Cuplikan Dokumen
+ + +

14 HR. Al-Baihaqi (1/171). Asy-Syaikh Al-Albani t berkata dalam Irwa`ul Ghalil ketika menyebutkan syahid (penguat) untuk hadits no. 128: “Hadits ini sanadnya hasan menurut syarat Al-Bukhari dan Muslim.”
15 Seperti hadits:
“Siapa yang mandi pada hari Jum’at, dan ia bersuci dengan apa yang ia mampu, kemudian meminyaki rambutnya (dengan wewangian) atau memakai wangi-wangian, lalu berangkat menuju ke masjid (tempat pelaksanaan shalat Jum’at) dan ia tidak memisahkan antara dua orang yang sedang duduk, setelahnya ia pun mengerjakan shalat (sunnah) dengan apa yang telah ditetapkan baginya, dan apabila imam telah keluar dari tempatnya menuju ke tempat khutbah ia diam mendengar khutbah sang imam, (bila ia melakukan semua itu, pent.) akan diampuni dosanya antara hari itu (Jum’at) dengan Jum’at yang lain (berikutnya).” (HR. Al-Bukhari no. 910)

+ + +

[Entri dataset]
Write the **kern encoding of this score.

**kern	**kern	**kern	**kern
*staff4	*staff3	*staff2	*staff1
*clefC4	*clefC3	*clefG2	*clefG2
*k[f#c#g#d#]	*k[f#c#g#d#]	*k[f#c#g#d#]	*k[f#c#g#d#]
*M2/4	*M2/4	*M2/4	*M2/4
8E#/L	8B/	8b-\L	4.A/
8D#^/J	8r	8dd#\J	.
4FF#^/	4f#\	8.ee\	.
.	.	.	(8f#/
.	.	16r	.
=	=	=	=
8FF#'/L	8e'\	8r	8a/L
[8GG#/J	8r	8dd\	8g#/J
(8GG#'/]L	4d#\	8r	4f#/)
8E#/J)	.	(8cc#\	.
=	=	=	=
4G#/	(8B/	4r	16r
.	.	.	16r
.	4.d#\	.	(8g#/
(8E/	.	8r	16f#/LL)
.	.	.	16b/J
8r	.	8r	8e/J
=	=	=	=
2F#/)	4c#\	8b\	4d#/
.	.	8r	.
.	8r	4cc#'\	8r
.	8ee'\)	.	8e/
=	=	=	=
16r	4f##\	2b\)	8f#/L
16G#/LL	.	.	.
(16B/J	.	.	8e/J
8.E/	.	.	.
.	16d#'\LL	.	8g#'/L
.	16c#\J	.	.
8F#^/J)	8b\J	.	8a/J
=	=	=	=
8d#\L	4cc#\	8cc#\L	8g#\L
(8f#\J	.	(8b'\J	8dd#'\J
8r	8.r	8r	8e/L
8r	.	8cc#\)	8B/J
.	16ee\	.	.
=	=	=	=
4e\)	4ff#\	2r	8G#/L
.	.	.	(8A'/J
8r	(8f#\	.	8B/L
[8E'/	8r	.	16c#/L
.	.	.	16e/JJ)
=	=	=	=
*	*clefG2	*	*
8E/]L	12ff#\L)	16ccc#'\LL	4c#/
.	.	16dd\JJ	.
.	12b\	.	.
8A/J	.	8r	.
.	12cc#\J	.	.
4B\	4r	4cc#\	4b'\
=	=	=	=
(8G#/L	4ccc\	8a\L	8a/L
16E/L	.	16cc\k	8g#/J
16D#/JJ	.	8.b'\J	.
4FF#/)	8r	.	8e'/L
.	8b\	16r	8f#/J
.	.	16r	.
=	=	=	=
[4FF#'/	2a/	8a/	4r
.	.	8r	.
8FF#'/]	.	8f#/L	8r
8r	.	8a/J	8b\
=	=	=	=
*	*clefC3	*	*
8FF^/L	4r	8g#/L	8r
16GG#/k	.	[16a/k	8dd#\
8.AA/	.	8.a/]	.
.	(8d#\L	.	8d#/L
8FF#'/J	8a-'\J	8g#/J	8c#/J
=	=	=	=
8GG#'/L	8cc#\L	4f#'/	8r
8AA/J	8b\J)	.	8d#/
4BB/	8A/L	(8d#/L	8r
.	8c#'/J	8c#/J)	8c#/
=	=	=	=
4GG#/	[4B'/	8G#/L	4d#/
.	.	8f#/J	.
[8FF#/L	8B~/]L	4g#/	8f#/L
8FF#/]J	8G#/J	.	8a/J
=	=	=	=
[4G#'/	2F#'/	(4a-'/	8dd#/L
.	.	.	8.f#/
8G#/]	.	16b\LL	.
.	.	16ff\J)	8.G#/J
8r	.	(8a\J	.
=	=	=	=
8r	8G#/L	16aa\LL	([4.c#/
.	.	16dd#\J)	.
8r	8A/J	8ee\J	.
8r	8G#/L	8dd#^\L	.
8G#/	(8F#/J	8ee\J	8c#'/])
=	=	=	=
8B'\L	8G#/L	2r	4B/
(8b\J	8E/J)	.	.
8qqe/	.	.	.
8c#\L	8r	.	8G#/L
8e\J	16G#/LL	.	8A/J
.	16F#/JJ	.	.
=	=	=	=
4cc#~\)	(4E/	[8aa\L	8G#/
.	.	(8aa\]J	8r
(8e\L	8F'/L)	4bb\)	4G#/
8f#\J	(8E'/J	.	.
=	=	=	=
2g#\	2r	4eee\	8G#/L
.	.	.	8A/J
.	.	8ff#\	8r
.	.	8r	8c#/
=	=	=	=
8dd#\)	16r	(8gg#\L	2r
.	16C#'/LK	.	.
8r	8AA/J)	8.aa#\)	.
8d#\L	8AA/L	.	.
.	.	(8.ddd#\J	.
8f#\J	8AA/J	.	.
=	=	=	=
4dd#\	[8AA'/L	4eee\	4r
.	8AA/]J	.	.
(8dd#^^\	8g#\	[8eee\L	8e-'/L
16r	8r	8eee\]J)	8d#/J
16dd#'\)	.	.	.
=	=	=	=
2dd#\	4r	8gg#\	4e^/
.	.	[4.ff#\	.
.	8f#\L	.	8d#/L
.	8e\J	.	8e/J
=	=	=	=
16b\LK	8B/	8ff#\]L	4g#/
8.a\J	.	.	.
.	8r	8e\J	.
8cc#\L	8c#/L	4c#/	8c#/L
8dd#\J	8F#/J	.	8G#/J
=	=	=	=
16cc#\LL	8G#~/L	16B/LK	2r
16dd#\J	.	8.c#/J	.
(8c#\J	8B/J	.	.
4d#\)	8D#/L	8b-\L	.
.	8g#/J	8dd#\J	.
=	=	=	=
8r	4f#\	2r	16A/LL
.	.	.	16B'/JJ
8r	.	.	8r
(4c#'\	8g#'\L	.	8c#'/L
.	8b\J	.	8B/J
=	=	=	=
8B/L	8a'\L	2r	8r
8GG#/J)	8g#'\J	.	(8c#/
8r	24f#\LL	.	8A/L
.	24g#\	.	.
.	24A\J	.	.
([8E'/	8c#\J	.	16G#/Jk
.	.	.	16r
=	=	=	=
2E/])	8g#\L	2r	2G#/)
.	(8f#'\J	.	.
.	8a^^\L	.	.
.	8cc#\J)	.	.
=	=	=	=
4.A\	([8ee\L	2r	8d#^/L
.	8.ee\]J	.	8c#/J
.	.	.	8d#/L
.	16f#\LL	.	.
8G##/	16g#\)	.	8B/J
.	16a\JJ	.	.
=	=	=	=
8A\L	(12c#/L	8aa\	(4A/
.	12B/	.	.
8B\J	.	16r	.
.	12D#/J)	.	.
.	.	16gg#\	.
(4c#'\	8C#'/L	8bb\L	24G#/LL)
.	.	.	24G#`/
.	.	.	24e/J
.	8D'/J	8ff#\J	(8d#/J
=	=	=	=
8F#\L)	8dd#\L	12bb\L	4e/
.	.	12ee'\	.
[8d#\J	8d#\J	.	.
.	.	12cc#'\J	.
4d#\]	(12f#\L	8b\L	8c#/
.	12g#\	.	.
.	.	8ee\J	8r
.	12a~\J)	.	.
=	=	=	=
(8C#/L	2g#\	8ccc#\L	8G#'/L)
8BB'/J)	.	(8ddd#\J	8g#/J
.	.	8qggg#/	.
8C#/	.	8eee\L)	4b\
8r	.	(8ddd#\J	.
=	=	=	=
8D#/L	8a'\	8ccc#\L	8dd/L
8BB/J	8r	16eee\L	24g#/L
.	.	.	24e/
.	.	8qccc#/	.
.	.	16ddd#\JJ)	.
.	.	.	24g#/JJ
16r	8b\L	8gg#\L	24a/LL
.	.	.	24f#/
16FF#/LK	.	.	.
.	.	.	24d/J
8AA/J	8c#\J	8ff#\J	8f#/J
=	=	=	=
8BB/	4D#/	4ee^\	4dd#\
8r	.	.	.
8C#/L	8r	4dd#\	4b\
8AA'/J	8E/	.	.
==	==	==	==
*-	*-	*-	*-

+ + +

Soal Latihan
1. Menurut cuplikan dokumen, apa penilaian Asy-Syaikh Al-Albani terhadap sanad hadits yang diriwayatkan Al-Baihaqi?
2. Menurut hadits dalam cuplikan dokumen, mengapa dosa seseorang diampuni antara hari Jum'at itu dan Jum'at berikutnya?
3. Teruskan cuplikan dokumen tentang hadits hari Jum'at, mulai setelah kalimat terakhirnya.

Kunci Jawaban
1. Sanadnya hasan menurut syarat Al-Bukhari dan Muslim.

2. Karena ia mandi pada hari Jum'at, bersuci semampunya, lalu meminyaki rambut atau memakai wewangian. Ia juga berangkat ke masjid tanpa memisahkan dua orang yang sedang duduk dan mengerjakan shalat sunnah yang ditetapkan baginya. Ketika imam keluar menuju tempat khutbah, ia diam mendengarkan khutbah.

3.
16 Dihikayatkan wajibnya mandi ini dari sebagian shahabat. Ini merupakan pendapat ahlu dzahir. Dihikayatkan pula pendapat ini oleh Ibnul Mundzir dari Al-Imam Malik, Al-Khaththabi dari Al-Hasan Al-Bashri, dan Malik. Ibnul Mundzir juga menghikayatkan dari Abu Hurairah, ‘Ammar dan selain keduanya. Ibnu Hazm menghikayatkannya dari ‘Umar dan sekelompok shahabat serta orang-orang setelah mereka. Dihikayatkan pula dari Ibnu Khuzaimah. (Nailul Authar, 1/324)
Pendapat ini pula yang dipegangi oleh guru kami yang mulia Fadhilatusy Syaikh Al-Muhaddits Muqbil bin Hadi Al-Wadi’i, semoga Allah merahmati beliau dengan rahmat yang luas dan menempatkan beliau di negeri kemuliaan-Nya.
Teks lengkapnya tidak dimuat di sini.